Angles between dots doesn't make sense, so you probably mean something slightly different.

I would imagine that you actually have this information:

1) You have the position co-ordinate of an enemy.

2) You have the position co-ordinate of your bot

3) You have the direction vector of your bot

Firstly, translate all of these into vectors; you have 2 position vectors and 1 direction vector.

Now you need to make your calculations relative to the bot position vector, so subtract the position vector of the bot from the position vector of the bot and the position vector of the enemy (store these in some temporary vector variables, by the way). Now you have a direction vector and the position vector of the enemy relative to the bot position.

It is simple to find the angle between the two now by using the property that:

**a** .

**b** = |

**a**||

**b**|cos(theta)

Rearrange:-

cos(theta) = (

**a** .

**b**) / |

**a**||

**b**|

Now it is simple to find an expression for theta (the angle that your bot has to turn):-

theta = arccos((

**a** .

**b**) / |

**a**||

**b**|)

Here is a bit of untested pseudo-code:-

[syntax="QBASIC"]

TYPE Vec2D

x AS SINGLE

y AS SINGLE

END TYPE

...

' Assuming we have 3 vectors here:- the direction vector of the

' bot (bot-dir), the position vector of the bot and the position

' vector of the enemy.

DIM enemyRelativePosition AS Vec2D

enemyRelativePosition.x = enemyPosition.x - botPosition.x

enemyRelativePosition.y = enemyPosition.y - botPosition.y

' Since the direction vector is already relative to the bot position,

' we don't need to translate it.

dotProduct! = (enemyRelativePosition.x * botDirection.x) + (enemyRelativePosition.y * botDirection.y)

modDirection! = SQR((botDirection.x * botDirection.x) + (botDirection.y * botDirection.y))

modRelativeEnemyPosition! = SQR((enemyRelativePosition.x * enemyRelativePosition.x) + (enemyRelativePosition.y * enemyRelativePosition.y))

' Calculate the value of COS(theta!)

cosTheta! = dotProduct! / (modDirection! * modRelativeEnemyPosition!)

' QB only gives us arctan, which is a pain in the arse.
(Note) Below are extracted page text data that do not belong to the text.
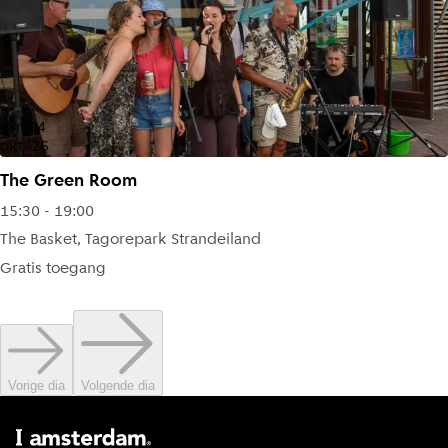
t/m
04
okt '26
The Green Room
15:30 - 19:00
The Basket, Tagorepark Strandeiland
Gratis toegang
Vorige dia
Volgende dia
' So, anyway, did some working and this should work to get

' theta out of COS(theta) using ATN.

'

' Here is my working for this:

'

' tan x = (sin x) / (cos x)

' Thus: tan^2 x = (sin^2 x) / (cos^2 x)

'

' sin^2 x = 1 - cos^2 x

'

' Thus: tan^2 x = (1 - cos^2 x) / (cos^2 x)

' Thus: tan x = SQR((1 - cos^2 x) / (cos^2 x))

'

' And finally: x = ATN(SQR((1 - cos^2 x) / (cos^2 x)))

'

tanTheta! = SQR( (1 - (cosTheta! * cosTheta!)) / (cosTheta! * cosTheta!) )

' Finally, we can find theta.

theta! = ATN(tanTheta!)

' This is the angle that we need to turn to face the enemy.

[/syntax]

Like I said, untested code, but the theory, as far as I know, is correct. I tried to explain it quite a bit so hopefully it's okay to follow.

-shiftLynx